*TO DO*: Write out the text from every entry below, line for line and unchanged. Leave the pictures out of your answer.
--
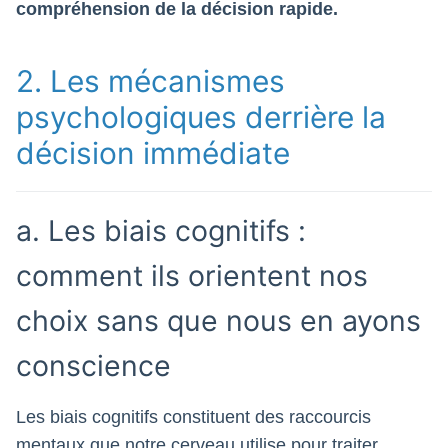
compréhension de la décision rapide.
2. Les mécanismes
psychologiques derrière la
décision immédiate
a. Les biais cognitifs :
comment ils orientent nos
choix sans que nous en ayons
conscience
Les biais cognitifs constituent des raccourcis
mentaux que notre cerveau utilise pour traiter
--
*RESPONSE*:
compréhension de la décision rapide.
2. Les mécanismes
psychologiques derrière la
décision immédiate
a. Les biais cognitifs :
comment ils orientent nos
choix sans que nous en ayons
conscience
Les biais cognitifs constituent des raccourcis
mentaux que notre cerveau utilise pour traiter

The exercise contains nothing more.